送走陈鸣,林凛的心沉了下去。三表婶果然也在找手札。看来爷爷说得对,这件事,知道的人越少越好。

傍晚回家,林丕稼已经走了。郑美娇在厨房做饭,林敬波坐在院里抽水烟,烟雾袅袅,看不清表情。

“依公。”林凛搬个小凳子坐过去。

“回来了。”林敬波摸摸她的头,“今日在学校好不?”

“好。林老师让我教小朋友数数。”

“我们依凛真本事。”林敬波笑了,但笑容很快淡去,“依凛,依公问你,那本手札,你看懂了没?”

林凛犹豫了一下,决定说实话:“看懂了点。用火烤,能看见字。”

林敬波的手一抖,烟杆差点掉了:“你...你烤了?”

“嗯!上头写着‘月圆之夜,石狮左眼’。”林凛盯着爷爷的眼睛,“依公,祖祠里到底有什么?”

林敬波沉默了很长时间,久到天边的晚霞都从橘红变成绛紫。最后,他叹了口气,声音很轻很轻:“有你太姑奶奶留下的东西。很重要的东西。”

“那两个人,是来抢东西的?”

“是。”林敬波这次没隐瞒,“所以依凛,你要记住,不管发生什么事,都不要一个人去祖祠,知道不?”

“知道了。”

但林凛心里清楚,她必须去。明天就是十五,月圆之夜。如果那两个人真是冲着祖祠来的,她得在他们之前拿到东西。

晚饭时,一家子围坐吃饭。林丕和说起工地上的事,说省城要建新车站,他的设计图通过了。曹浮光笑着说好,说等车站建好了,带孩子们去省城玩。

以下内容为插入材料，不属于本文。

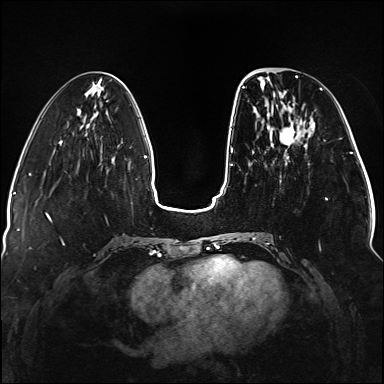
Breast MRI (dynamic contrast-enhanced), one axial slice; slice 45 of 176 in the series (ordered by position); dynamic contrast-enhanced series, time point 2 of 5 at this slice position (early post-contrast); 1.5 T; TE 2.3 ms, TR 5.2 ms; 1.1 mm slice thickness; 384 × 384 image matrix, field of view 330 × 330 mm. Female patient.
Annotated regions visible in this slice (semi-automatically segmented with operator editing):
- enhancing-tissue mask used for the functional tumour volume (all voxels passing the contrast-enhancement thresholds inside the analysis volume; usually the tumour): box from (x=242, y=76) to (x=328, y=240) px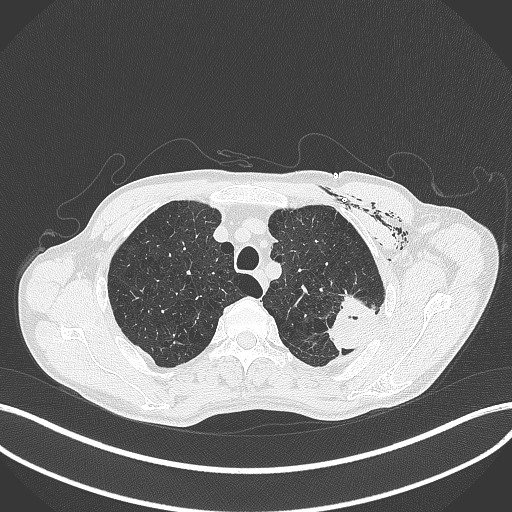
Chest CT, one axial slice. Slice 337 of 457 in the series (ordered by position). Reconstruction kernel B70f. 120 kVp. Lung window (W 1500 / L -600 HU). 1 mm slice thickness. 512 × 512 image matrix, field of view 400 × 400 mm. Male patient, age 58 years. Case-level facts recorded for this patient, not image findings: clinical TNM (as recorded): T3 N0 M0.
Structures marked on this image (bounding box drawn by a radiologist):
- lung tumour (recorded histology: adenocarcinoma): bounding box <319,289,380,347> (left, top, right, bottom; pixels)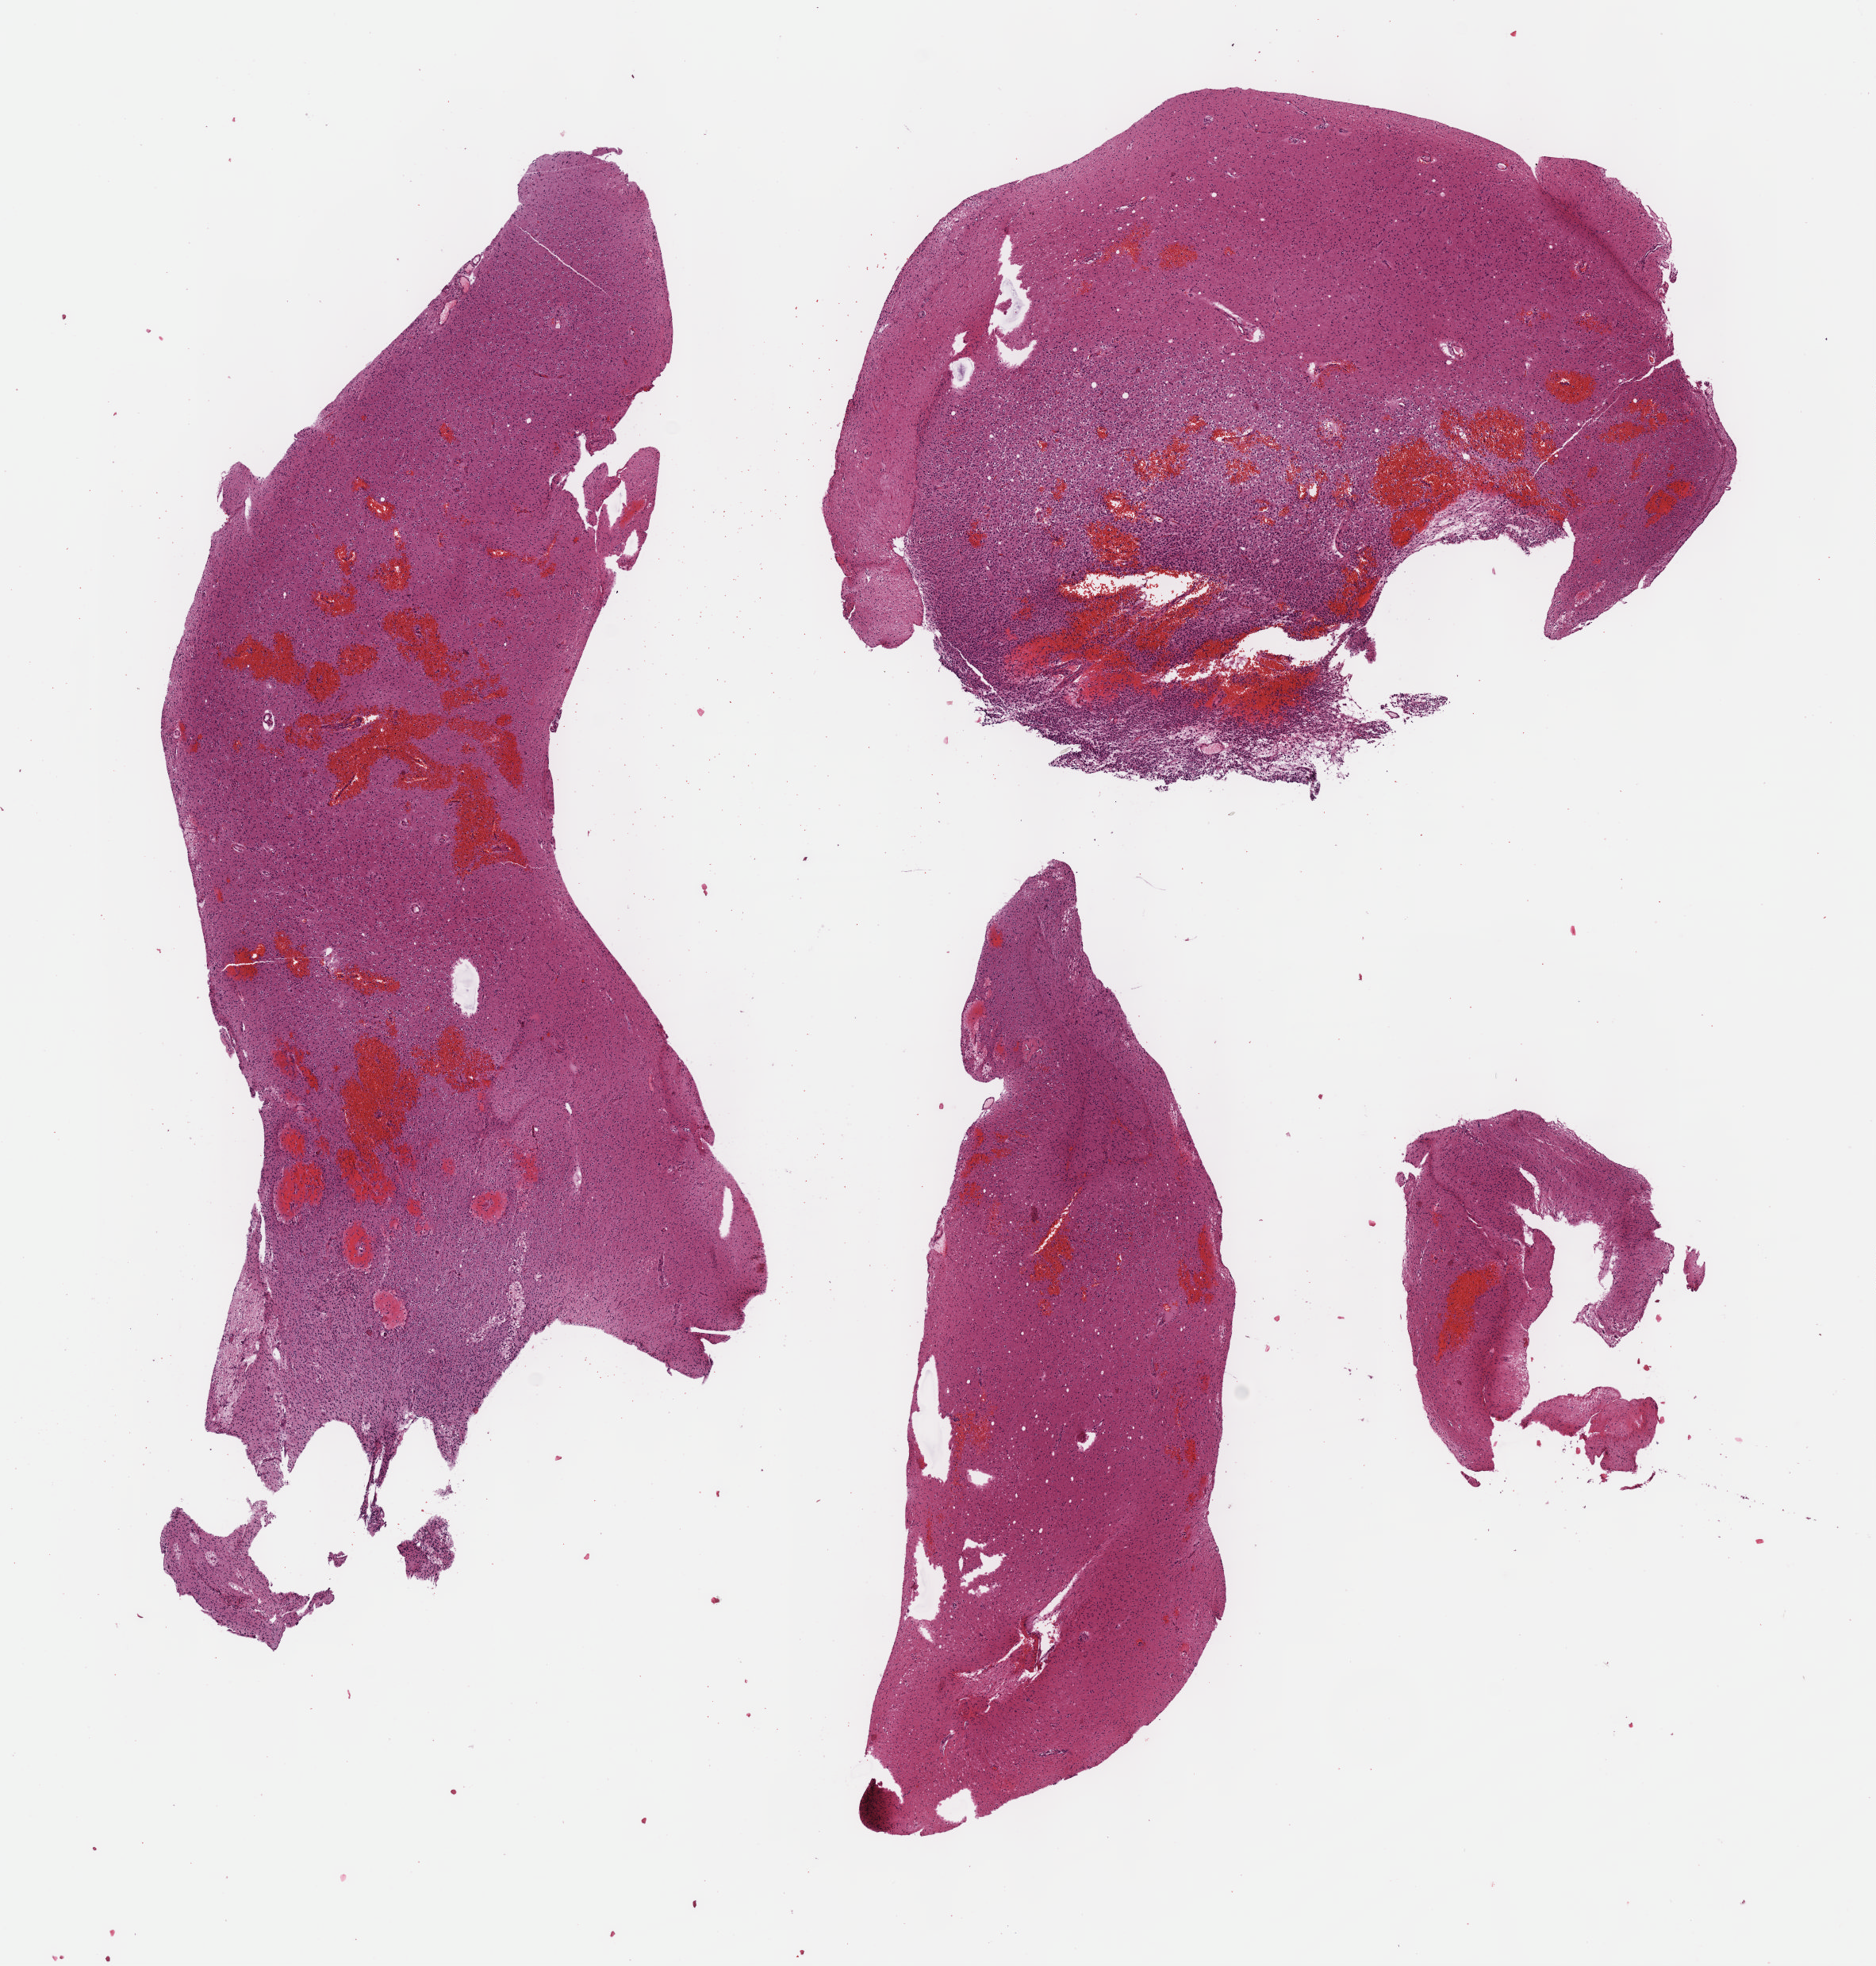
H&E whole-slide image — shown as a low-resolution overview of the whole scanned area (about 9.6 x 10.0 mm, acquisition: 40x scan). Formalin-fixed paraffin-embedded (FFPE) diagnostic section. Brain, primary tumour sample. Male, age 53 years at initial diagnosis. Histologic grade: G3 (poorly differentiated).
* histologic diagnosis: Oligodendroglioma, anaplastic
* laterality: left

林凛听着,心里又暖又酸。这样的日子,她上辈子盼了一辈子。这辈子,她一定要守住。

夜里,林凛又失眠了。手心的印记烫得厉害,像有火在烧。她爬起来,用凉水冲了又冲,还是烫。

窗外月光很亮,明天就是满月了。

她轻手轻脚地打开木盒,拿出那本手札。这次她没烤,而是对着月光看。果然,在月光下,那些符文泛着淡淡的银光,像活了一样在纸上游动。

她仔细辨认,突然看懂了一行字:

“子时三刻,左眼为匙,血脉为引,可开龙门。”

子时三刻,就是半夜十一点四十五分。左眼为匙...是指祖祠门口石狮的左眼?

血脉为引...是了,她是林家嫡系血脉,只有她的血能打开。

林凛合上手札,心跳得厉害。明晚,明晚她必须去。

正想着,窗外突然闪过一个人影。林凛赶紧躲到窗后,偷偷往外看。

是爷爷。他披着外套,手里拿着个什么东西,在月光下泛着金属光泽。林凛眯起眼,看清了——那是一把钥匙,铜制的,很大,不像普通的钥匙。

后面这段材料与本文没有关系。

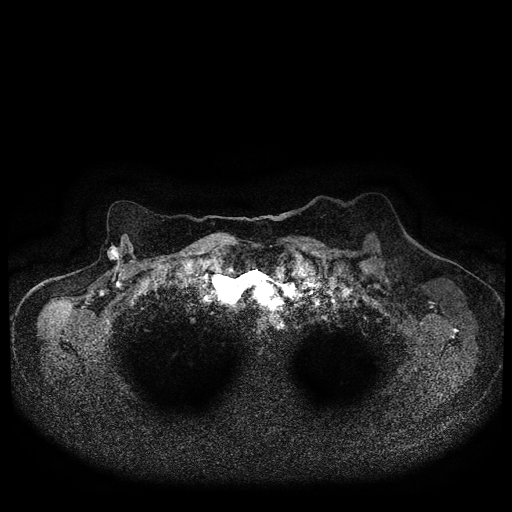
Breast MRI (dynamic contrast-enhanced, multi-phase), one axial slice; dynamic contrast-enhanced series, time point 2 of 5 at this slice position (early post-contrast); 1.5 T; TE 2.7 ms, TR 5.4 ms; 512 × 512 image matrix, field of view 340 × 340 mm. Patient: female, 72 years.
Outlined on this slice (semi-automatically segmented with operator editing):
- breast lesion (labelled 'tumour' in the annotation; benign lesions carry a separate 'benign' label): bounding box [x1, y1, x2, y2] px = [106, 243, 121, 263]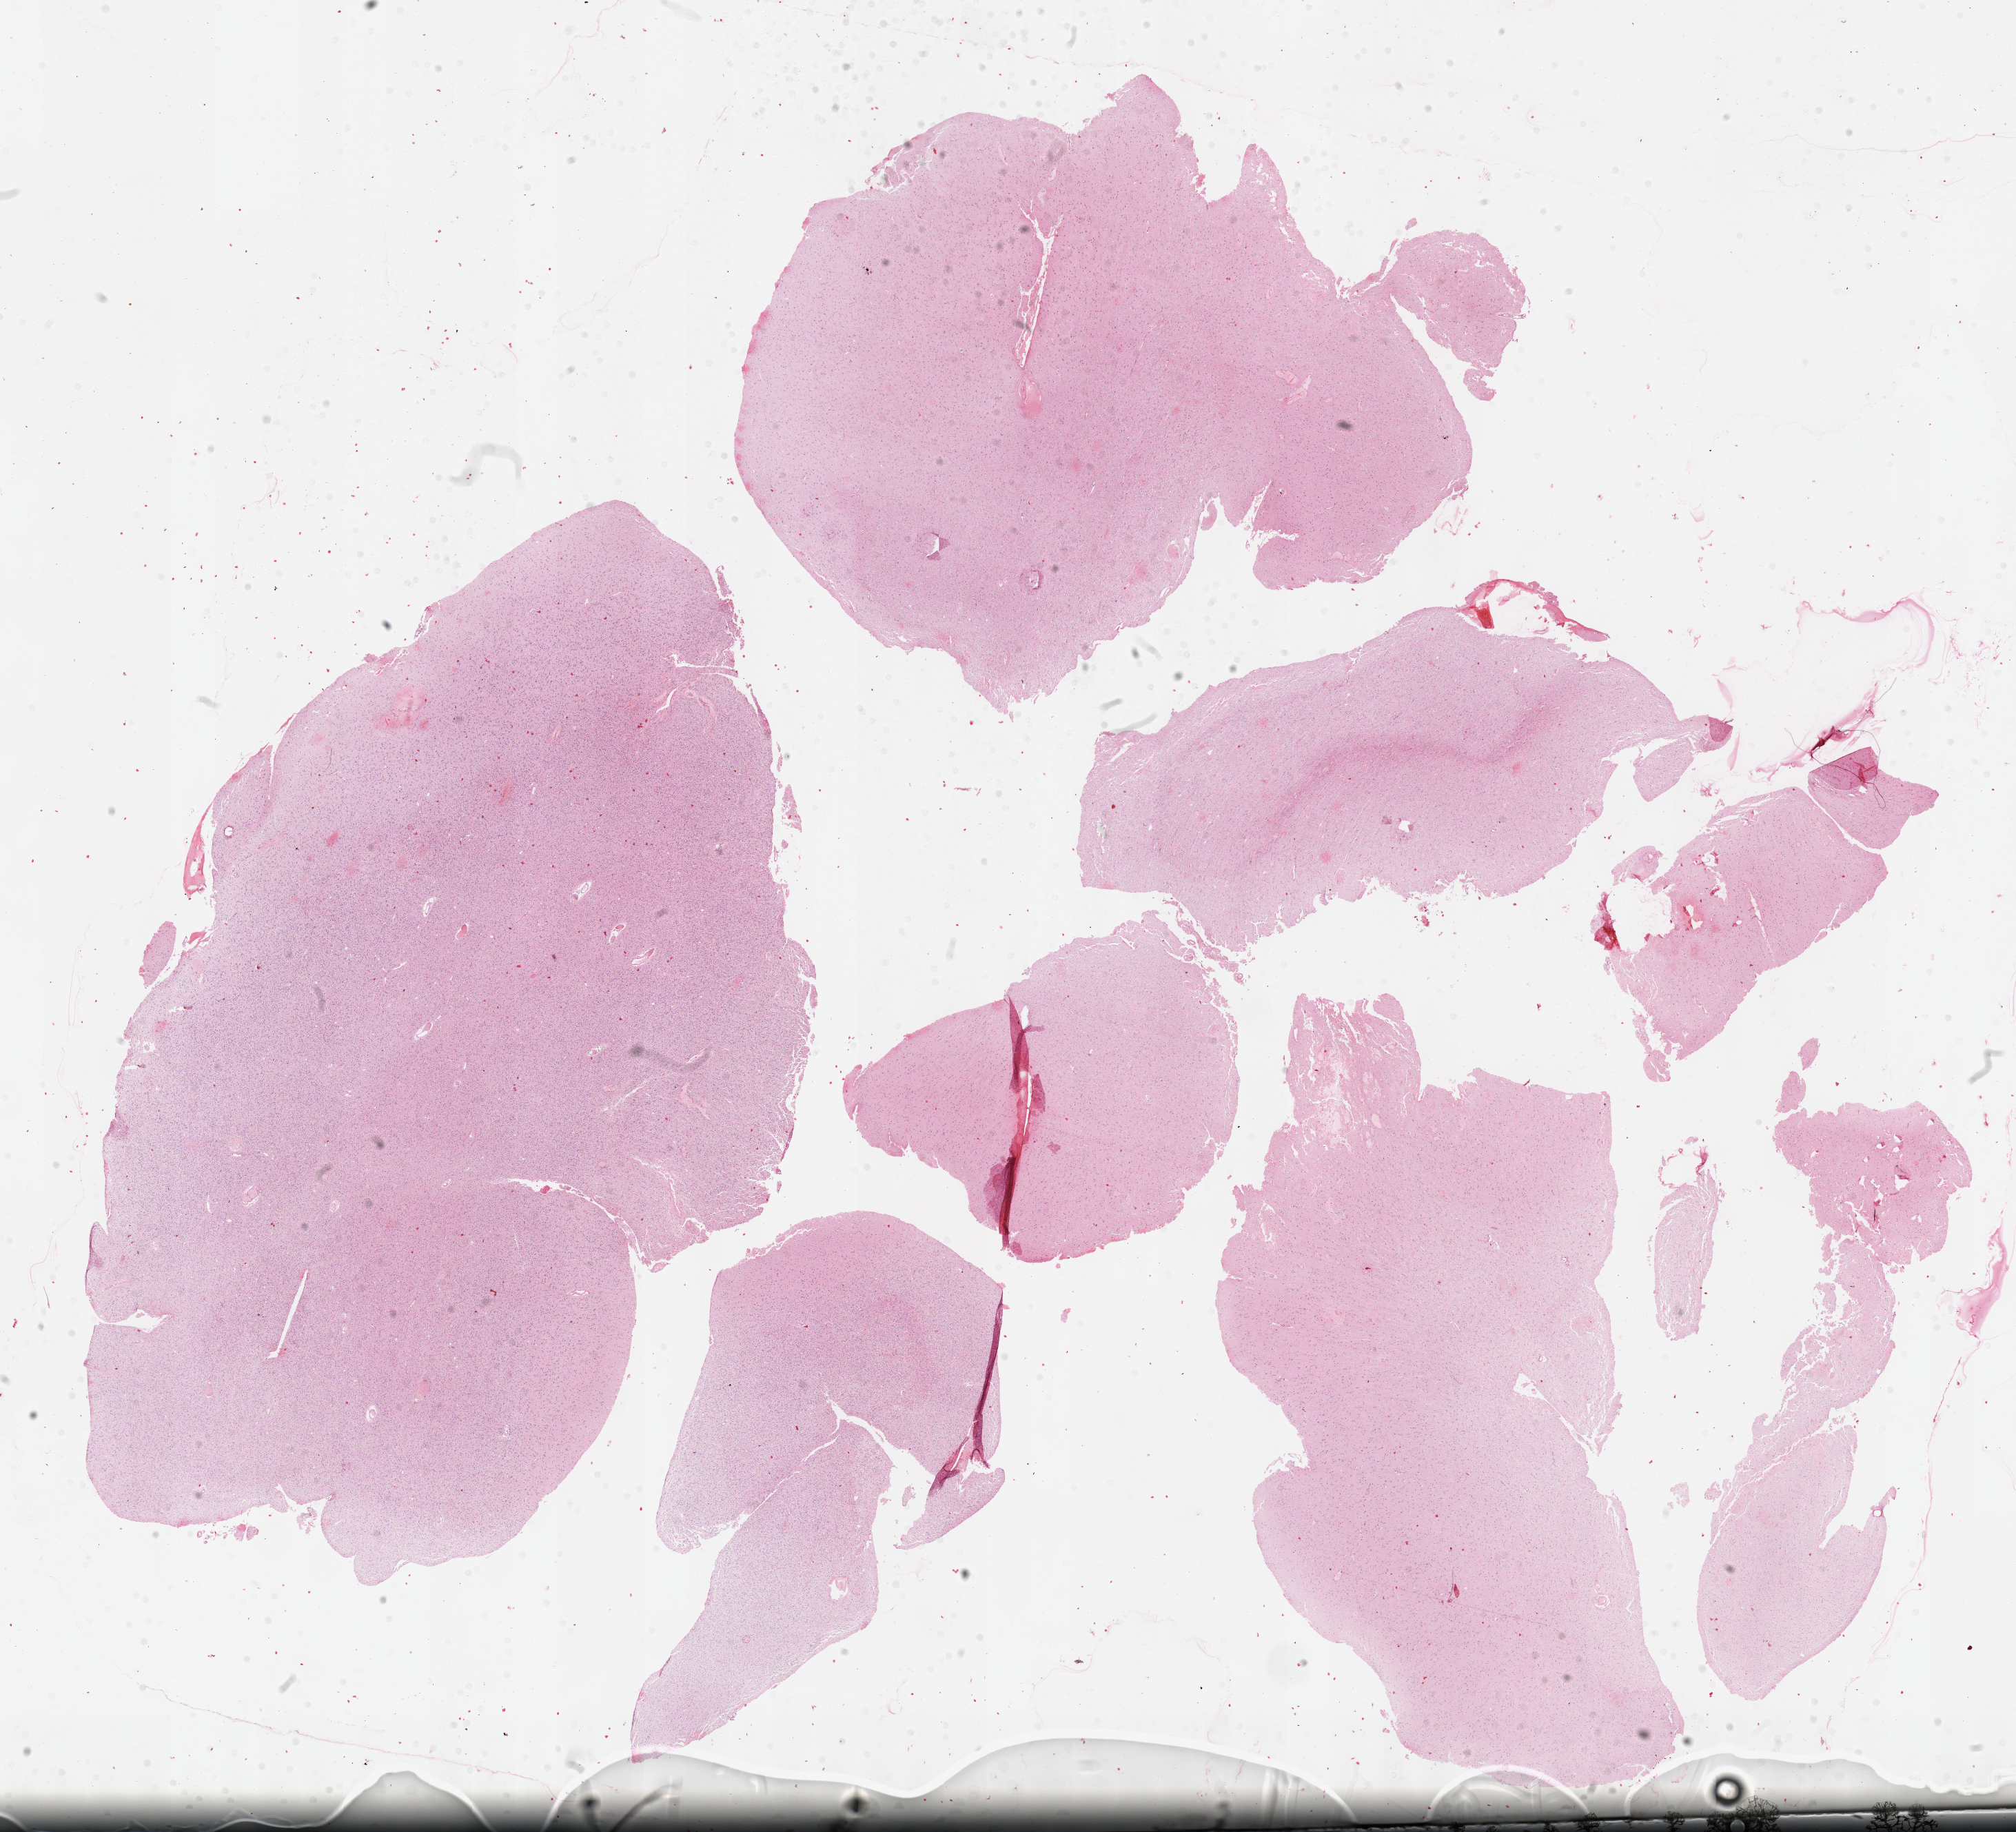
Whole-slide histology image, H&E, shown as a low-resolution overview of the whole scanned area (about 23.7 x 21.5 mm). FFPE section. Sample: primary tumour, brain. Female, age 58 years at initial diagnosis. Histologic grade: G2 (moderately differentiated).
Diagnosis: Mixed glioma (cerebrum). Laterality: left.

爷爷在院里站了很久,最后叹口气,把钥匙埋在了那棵老槐树下。

埋好后,爷爷又在树下站了一会儿,才转身回屋。

林凛等爷爷屋里的灯灭了,才悄悄溜出去。她摸到槐树下,用手挖开土——底下是个铁盒子,打开,里面正是那把铜钥匙。

钥匙很沉,上面刻着繁复的花纹。在月光下,那些花纹泛着幽蓝的光,和她手心的印记一个颜色。

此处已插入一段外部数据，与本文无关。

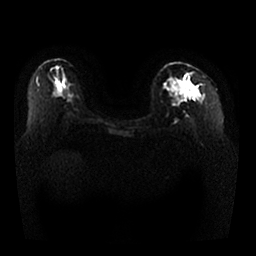
Breast MRI, one axial slice; position 17 of 25 along the scan axis; diffusion-weighted series; image 2 of 4 stored at this slice position (different b-values; order by instance number); 1.5 T; 4 mm slice thickness; 256 × 256 image matrix, field of view 350 × 350 mm. Female patient.
Annotated regions visible in this slice (expert manual segmentation):
- tumour on diffusion-weighted imaging: bounding box [x1, y1, x2, y2] px = [179, 86, 195, 97]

林凛把钥匙放回盒子,重新埋好。她知道爷爷为什么要把钥匙藏起来——他在保护她。可有些事,不是躲就能躲过去的。

回到屋里,她躺在床上,睁着眼看屋顶。

明晚,月圆之夜。

她要去祖祠,拿到太姑奶奶留下的东西。

不管那里有什么在等她。

农历四月十五,月圆之夜。

林家老宅的晚饭吃得特别早。郑美娇蒸了条大黄鱼,炖了锅老鸭汤,还特意做了林凛爱吃的芋泥。可一桌子好菜,大家吃得都有些心不在焉。

“依凛,多吃点。”林丕和给女儿夹了块鱼肚子肉,又给坐月子的曹浮光盛了碗汤。

“谢谢依爸。”林凛小口吃着,眼睛却总往窗外瞟。天色已经暗下来,月亮还没升起,天边泛着橘红色的晚霞。

林丕稼扒完最后一口饭,放下碗筷:“依爸,我晚上要去趟县城。”

“这么晚去县城做甚?”郑美娇皱眉,“天都黑了,路上不安全。”

“有事。”林丕稼说得简短,从怀里掏出块怀表看了看时间,“丕邺跟我一起去。”

林丕邺正埋头喝汤,闻言差点呛到:“我?我晚上还要去王家村给人修电路...”

“推了。”林丕稼语气不容置疑。

林丕邺张了张嘴,看看大哥严肃的脸色,又看看父亲沉静的表情,最后只“哦”了一声。

林凛心里一紧。大伯这么着急,还特意叫上三叔,肯定是祖祠那边要有动静了。

“依凛,”林敬波突然开口,“今晚早点睡,莫乱跑。”

“知道了依公。”林凛乖巧应声,心里却打起鼓。爷爷这是警告她别去祖祠。

晚饭后,林丕稼和林丕邺骑着自行车出门了。林丕和照例检查门窗,郑美娇收拾碗筷,曹浮光在屋里哄林岽睡觉。一切看起来和平常没什么两样。

可林凛就是觉得不对劲。

她回到自己屋,假装写作业,耳朵却竖得老高。院里传来爷爷的脚步声,很轻,在院里转了一圈,又回屋了。接着是关门声,然后屋里亮起煤油灯的光。

林凛趴在窗边,看见爷爷的影子映在窗纸上。老人坐在桌前,很久没动,像是在看什么东西。